It was signed by Chauvelin. In reading it, I had unconsciously read it aloud to the messenger. When I had finished, I turned to him for an explanation. His face had gone from the ashen gray of illness to the deathly whiteness of fear and revulsion.

CALLER:

Good Heavens, Sir Percy!

PERCY:

What is it man? What is in that bell tower?

CALLER:

I told you about the others, the other English prisoners?

PERCY:

Yes.

CALLER:

Some of the merchants who had been living in France had their families with them, wives and children.

PERCY:

Go on.

CALLER:

On the same day that Chauvelin released me to bring you this message, he also issued an order for all English children to be transferred to the Bell tower of the Abby at Reims.

PERCY:

The madman!

CALLER:

Mad, but cunning!

PERCY:

Yes, if I don't make use of the key-

CALLER:

The children will die! But if you do -- you will--

PERCY:

Then -- I shall die!

CALLER:

What are you going to do?

PERCY:

I, eh, want to live, sir, like any man.

CALLER:

I see.

PERCY:

But I promise you, there will be no children in that bell tower when Chauvelin puts it to the torch.

(music)

 

PERCY:

(narrating in 'pimpernel' voice) It took almost a full day to gather together available members of the League of the Scarlet Pimpernel and get them ready for the journey, and then another day to get safely into France. By the time we reached the outskirts of Reims, we had little more than 48 hours.

(sound of horses trotting)

 

TONY:

We can't ride straight into town, Blakeney--

PERCY:

No Tony, we'll have to stake the horses out in this wood somewhere, in case we need them later. Oh, quite a concentration of troops in this area. Ho there, friends. Whoa.

(voices of Leaguers talking and reacting)

 

PERCY:

We'll leave the horses here. Harding can slip back here at night and tend them.

HARDING:

Aye, Sir Percy.

PERCY:

Meanwhile let's go over the plan once more, shall we? What plan we have. (chuckles from the League) Well, we'll have to be ready for anything. Ffoulkes, you and your group address the soldiers. Mingle with the French troops in the town and keep your ears open. Don't ask too many questions though, or you may arouse suspicions.

FFOULKES:

We'll be careful, Blakeney.

PERCY:

You know what your assignment is, Burns?

BURNS:

Yes, you want my men and I to get some farm carts and clothing.

PERCY:

Women's clothing. On the way back some of us may have to look quite -- eh -- motherly.

(Laughter)

 

LEAGUE MEMBER:

You mean to dress us as women? And take one or two children each?

PERCY:

It's a possibility! But its certain we won't be able to parade to the coast with all nineteen of them in a group.

LEAGUE MEMBER:

But, in case there is trouble, don't you think the rest of us should know what you and Tony are doing? I know the work you've assigned to us will be child's play when compared to your own activities.

PERCY:

Well, my work depends on an assumption. Since Chauvelin planned this trap I'm assuming he'll be here to supervise it. If he is, Tony and I will attempt to capture him.

LEAGUER:

You mean, hold him as hostage against the safety of the children?

## MATERIAL PROVIDED
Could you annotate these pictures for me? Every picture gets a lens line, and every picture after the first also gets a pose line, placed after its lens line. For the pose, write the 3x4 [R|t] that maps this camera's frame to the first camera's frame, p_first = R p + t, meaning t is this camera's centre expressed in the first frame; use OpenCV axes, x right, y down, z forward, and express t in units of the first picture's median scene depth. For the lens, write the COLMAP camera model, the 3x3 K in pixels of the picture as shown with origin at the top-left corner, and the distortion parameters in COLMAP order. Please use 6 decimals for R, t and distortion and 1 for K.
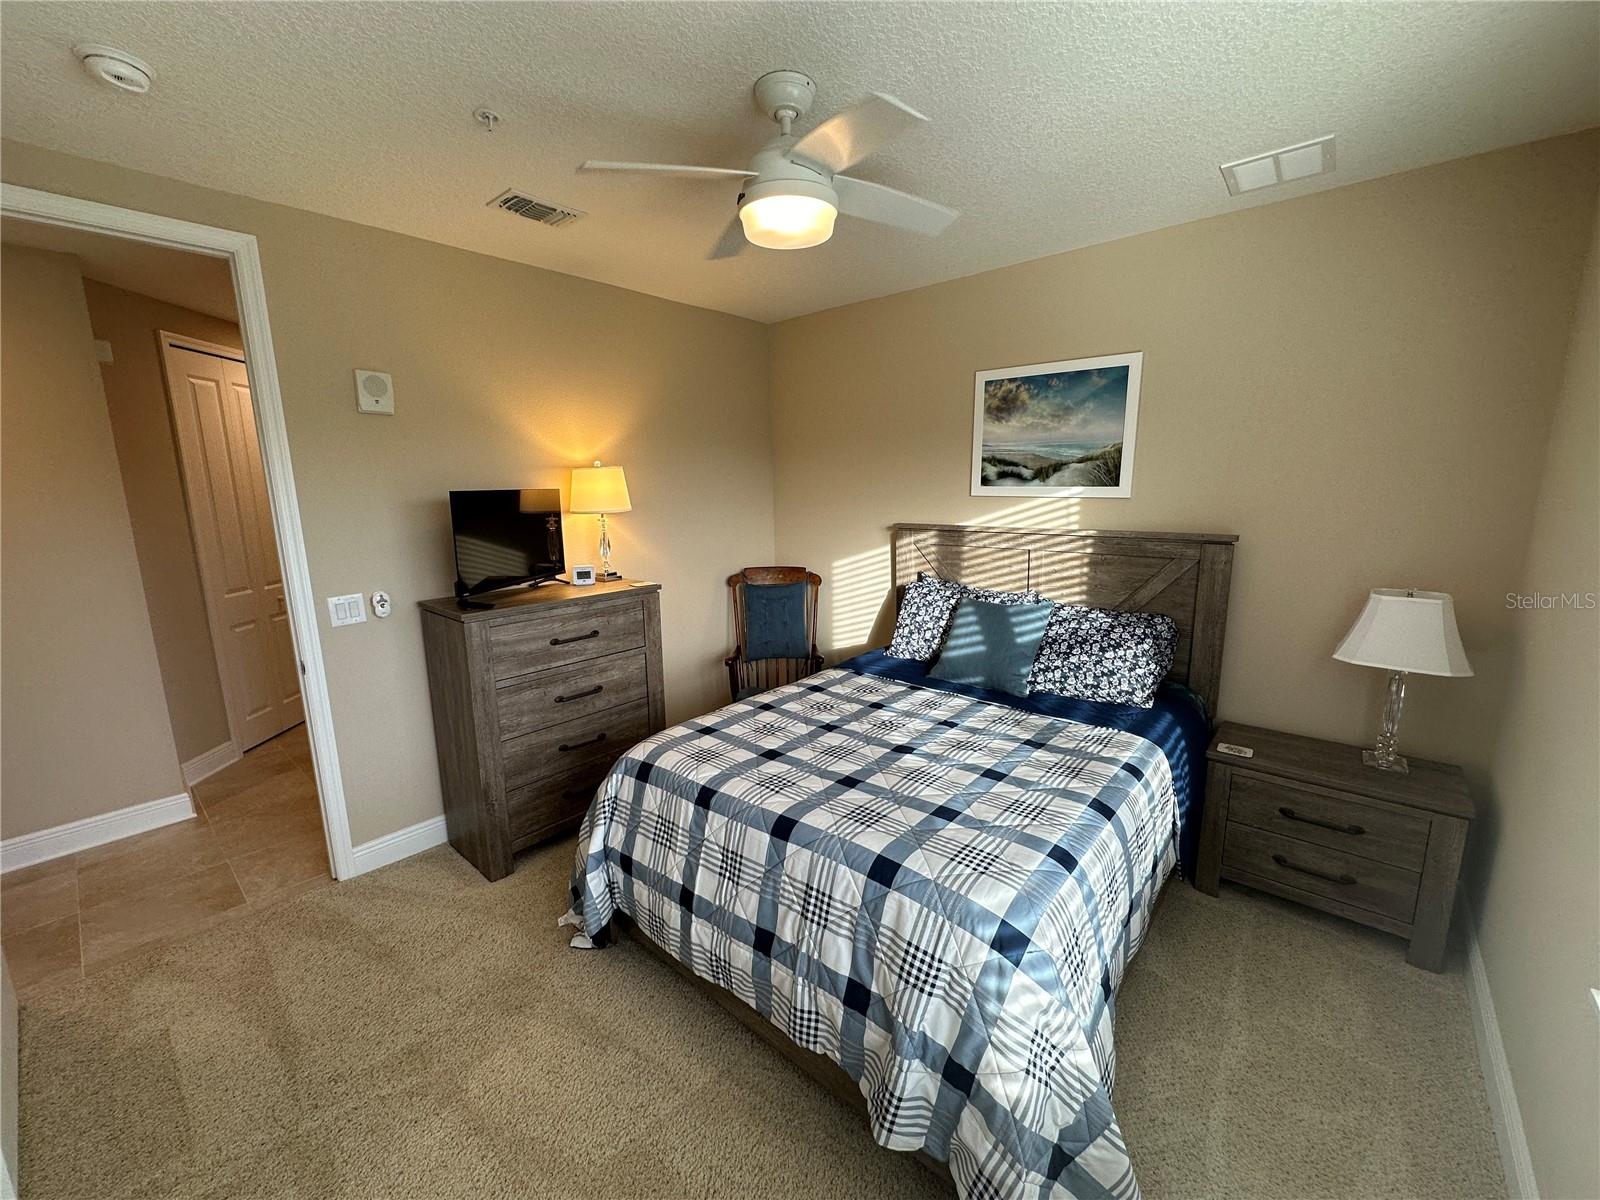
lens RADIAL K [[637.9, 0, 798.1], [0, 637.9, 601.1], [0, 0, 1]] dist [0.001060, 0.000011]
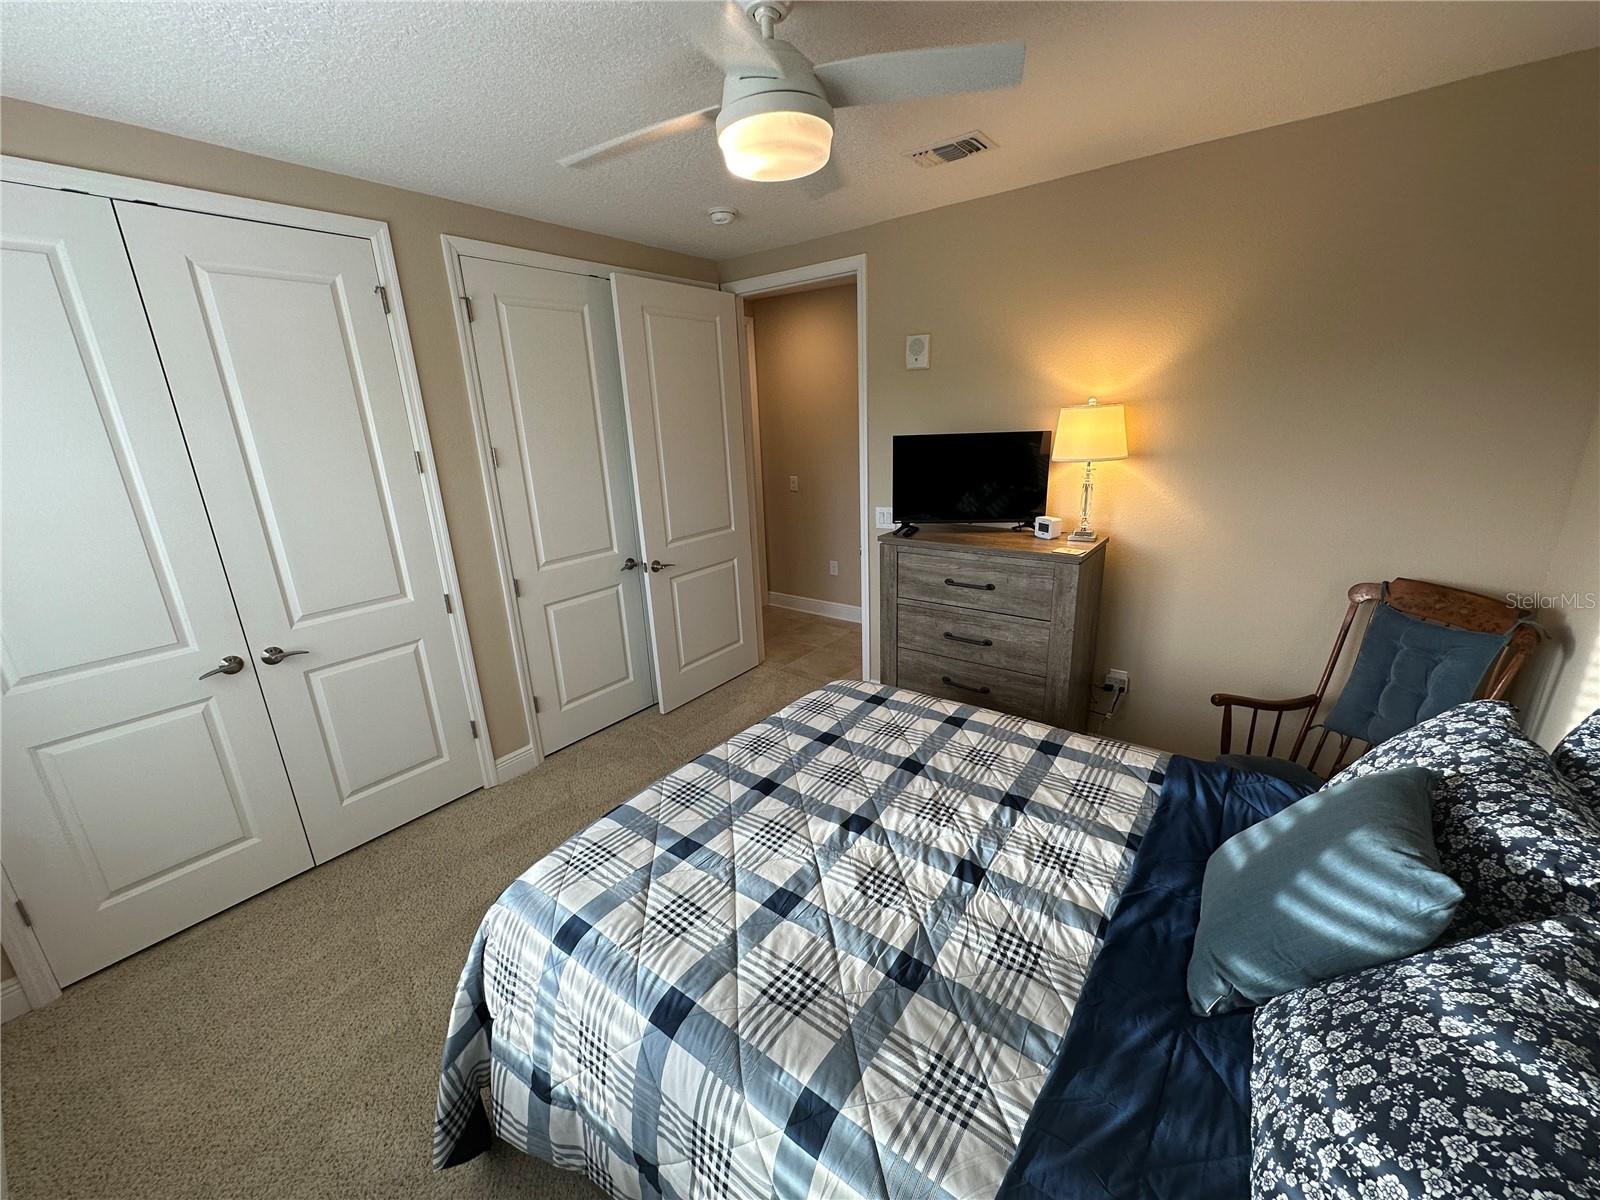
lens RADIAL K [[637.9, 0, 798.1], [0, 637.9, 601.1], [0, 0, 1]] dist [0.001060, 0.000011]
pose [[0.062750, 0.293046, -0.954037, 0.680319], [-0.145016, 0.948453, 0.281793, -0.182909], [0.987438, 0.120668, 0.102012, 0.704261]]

## EXERCISE AIM
Resume the Scarlet Pimpernel radio script after its last line. You won't need the material to do this.

## RESPONSE AREA
PERCY:

No that wouldn't work; but if we can take him, I can assume his identity myself and order the removal of the children from the Bell tower.

TONY:

It won't be the first time that Blakeney here has imitated Chauvelin'

PERCY:

No, Tony, but it may be the last. Don't be overconfident. Chauvelin hasn't forgotten the past either. Well, gentlemen, good fortune with your assignments. (League wishes Percy well from background) Let's go Tony! Or rather'(French accent) Citizen Comrade of the glorious French Republic!

(underscoring)

 

PERCY:

(narrating) We dressed as field laborers and went into Reims. The guard was worse than we had expected. Three times we were challenged, and three times our chests tightened as our forged credentials were scrutinized. But we were permitted to pass. At the local inn and everywhere else, tales and rumors crept from tongue to tongue. There was no secret about this new battle of wits between Chauvelin and the Scarlet Pimpernel.

(Inn sounds)

 

INN WOMAN:

There will be no errors this time, Citizen Comrades, mark my words! Citizen C will put an end to this Pimpernel!

PERCY:

(French accent) I hope you are right, Madame.

TONY:

(French accent) That Chauvelin, he is a wise one!

PERCY:

Yes, his schemes are perfect, but those who execute them are not as clever as the Citizen. If he could but get away from his duties in Paris long enough to see this through. . . ! Oh, it might be different.

INN WOMAN:

(laughs) Might be different? Be assured, comrades, this time it WILL be different!

PERCY:

(gasping) You mean, Chauvelin himself is in Reims?

WOMAN:

(worried) I did not say that, Citizen.

TONY:

Oh, pay no attention to her insinuating tongue, citizen. You know how women gossip. How would she know where Chauvelin might be?

WOMAN:

It is the truth Citizen! Do you think that Citizen Chauvelin is preparing his own meals and making his own bed at the --- bah! why should I talk to such a fools!

PERCY:

Indeed why, Citizeness? You are obviously a woman who knows whereof she speaks, so let us talk no more of Chauvelin, but let us share and enjoy your charming company.

TONY:

I apologize for my sharp tongue, Citizeness. Let me mellow it. And yours, with some wine.

PERCY:

You see! My comrade is a good fellow! You will drink with us, no?

TONY:

More wine!

The wine dulled her suspicions and antagonism. It was late when finally we left her, but that is what we wanted. In the dark and uncrowded streets we followed her eagerly. She left the town and made her way to a secluded chateau. As she neared the house, we heard her answer the challenge of a soldier.

SOLDIER:

Who is it?

WOMAN:

Maide de chambre!

PERCY:

(softly) Wait Tony. . .

SOLDIER:

Stay where you are, Madame. -- Ah!

PERCY:

The chateau is guarded. No, this must be Chauvelin's headquarters. Come on, through the trees. Let's circle closer as we go.

TONY:

There's no telling how heavy the guard will be.

PERCY:

Not very. Just a precaution. The Abby bell tower is being watched most carefully.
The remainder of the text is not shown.